On top of that, I was working two part time jobs, neither of which I really liked much. As a result of the time and energy consumed by the two jobs, I wasn't really able to participate in the life of the community I came to join either, a nice bit of bitter irony. I was discouraged, angry, exhausted, and overwhelmed.


To make a long story short, I ended up leaving one of the two jobs in the hope that the extra time to rest would help me get better. It didn't. Fearing possible pneumonia, I ended up going back to the doctor two more times, being put on antibiotics two more times, and I still didn't get better. Finally I was put on allergy medicine, which seemed to help some but didn't really make me better. I continued to feel lousy and exhausted all the time. 


Finally, I was able to take a vacation and go home over the week between Christmas and New Years. I was still feeling fairly lousy, but at least I was able to rest and enjoy spending time with my parents. My mom also paid for me to see her chiropractor, who gave me some supplements to treat my sinus problems. Leaving my parents on New Year's Day and returning to the miserable life I've been living here, was one of the saddest things I've ever done. I cried a lot that day and even the next.


After arriving back here, I began to treat my illness with an aggressive combination of home remedies and continued taking the supplements given by my mom's chiropractor. Over the course of a week, this seemed to help a lot. Then, a few days ago, with the help of friends, I had an appointment at a naturopath clinic. They put me on a restricted diet and gave me some more supplements to take. As of today, I am feeling much better, almost normal in fact. That is definitely something to be thankful for, but the story doesn't end there.


The whole time I was sick, I thought that if I could just get better, everything would seem fine, that I would be happy again. Now I'm feeling much healthier, but instead of being happy, I feel depressed. I made a big move and it was supposed to be a new start in life. Instead, it just feels like the same life I thought I was leaving behind, except worse. I'm working a job that I don't enjoy, the same kind of work as the job I left, except for far less money and with no health insurance. I'm living in someone else's house because I can't afford to live on my own. I'm nearly broke. I miss my family. I don't see a way forward.
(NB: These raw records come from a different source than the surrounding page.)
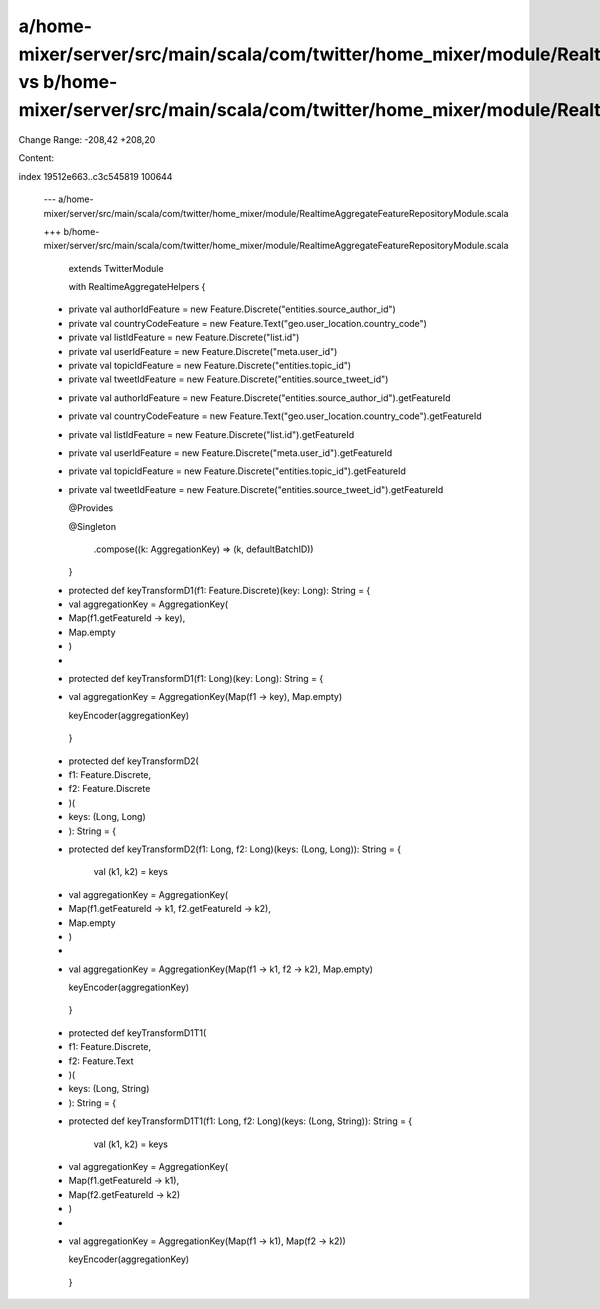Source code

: a/home-mixer/server/src/main/scala/com/twitter/home_mixer/module/RealtimeAggregateFeatureRepositoryModule.scala vs b/home-mixer/server/src/main/scala/com/twitter/home_mixer/module/RealtimeAggregateFeatureRepositoryModule.scala
==================================================

Change Range: -208,42 +208,20

Content:

::

index 19512e663..c3c545819 100644
  
  --- a/home-mixer/server/src/main/scala/com/twitter/home_mixer/module/RealtimeAggregateFeatureRepositoryModule.scala
  
  +++ b/home-mixer/server/src/main/scala/com/twitter/home_mixer/module/RealtimeAggregateFeatureRepositoryModule.scala
  
       extends TwitterModule
  
       with RealtimeAggregateHelpers {
  
   
  
  -  private val authorIdFeature = new Feature.Discrete("entities.source_author_id")
  
  -  private val countryCodeFeature = new Feature.Text("geo.user_location.country_code")
  
  -  private val listIdFeature = new Feature.Discrete("list.id")
  
  -  private val userIdFeature = new Feature.Discrete("meta.user_id")
  
  -  private val topicIdFeature = new Feature.Discrete("entities.topic_id")
  
  -  private val tweetIdFeature = new Feature.Discrete("entities.source_tweet_id")
  
  +  private val authorIdFeature = new Feature.Discrete("entities.source_author_id").getFeatureId
  
  +  private val countryCodeFeature = new Feature.Text("geo.user_location.country_code").getFeatureId
  
  +  private val listIdFeature = new Feature.Discrete("list.id").getFeatureId
  
  +  private val userIdFeature = new Feature.Discrete("meta.user_id").getFeatureId
  
  +  private val topicIdFeature = new Feature.Discrete("entities.topic_id").getFeatureId
  
  +  private val tweetIdFeature = new Feature.Discrete("entities.source_tweet_id").getFeatureId
  
   
  
     @Provides
  
     @Singleton
  
         .compose((k: AggregationKey) => (k, defaultBatchID))
  
     }
  
   
  
  -  protected def keyTransformD1(f1: Feature.Discrete)(key: Long): String = {
  
  -    val aggregationKey = AggregationKey(
  
  -      Map(f1.getFeatureId -> key),
  
  -      Map.empty
  
  -    )
  
  -
  
  +  protected def keyTransformD1(f1: Long)(key: Long): String = {
  
  +    val aggregationKey = AggregationKey(Map(f1 -> key), Map.empty)
  
       keyEncoder(aggregationKey)
  
     }
  
   
  
  -  protected def keyTransformD2(
  
  -    f1: Feature.Discrete,
  
  -    f2: Feature.Discrete
  
  -  )(
  
  -    keys: (Long, Long)
  
  -  ): String = {
  
  +  protected def keyTransformD2(f1: Long, f2: Long)(keys: (Long, Long)): String = {
  
       val (k1, k2) = keys
  
  -    val aggregationKey = AggregationKey(
  
  -      Map(f1.getFeatureId -> k1, f2.getFeatureId -> k2),
  
  -      Map.empty
  
  -    )
  
  -
  
  +    val aggregationKey = AggregationKey(Map(f1 -> k1, f2 -> k2), Map.empty)
  
       keyEncoder(aggregationKey)
  
     }
  
   
  
  -  protected def keyTransformD1T1(
  
  -    f1: Feature.Discrete,
  
  -    f2: Feature.Text
  
  -  )(
  
  -    keys: (Long, String)
  
  -  ): String = {
  
  +  protected def keyTransformD1T1(f1: Long, f2: Long)(keys: (Long, String)): String = {
  
       val (k1, k2) = keys
  
  -    val aggregationKey = AggregationKey(
  
  -      Map(f1.getFeatureId -> k1),
  
  -      Map(f2.getFeatureId -> k2)
  
  -    )
  
  -
  
  +    val aggregationKey = AggregationKey(Map(f1 -> k1), Map(f2 -> k2))
  
       keyEncoder(aggregationKey)
  
     }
A friend tells me that I lack faith that God is working in my life. That’s probably true. It’s hard to believe when life is so relentlessly painful and you don’t see a way out. God and His purposes seem like distant abstractions compared to the financial burdens I face, a job that makes me anxious and stressed all day, and my inability to see any way through these struggles. I'm tired of everything feeling like a continual painful uphill struggle towards nothing. I don't know what the answer is, but I feel like something needs to change, and soon.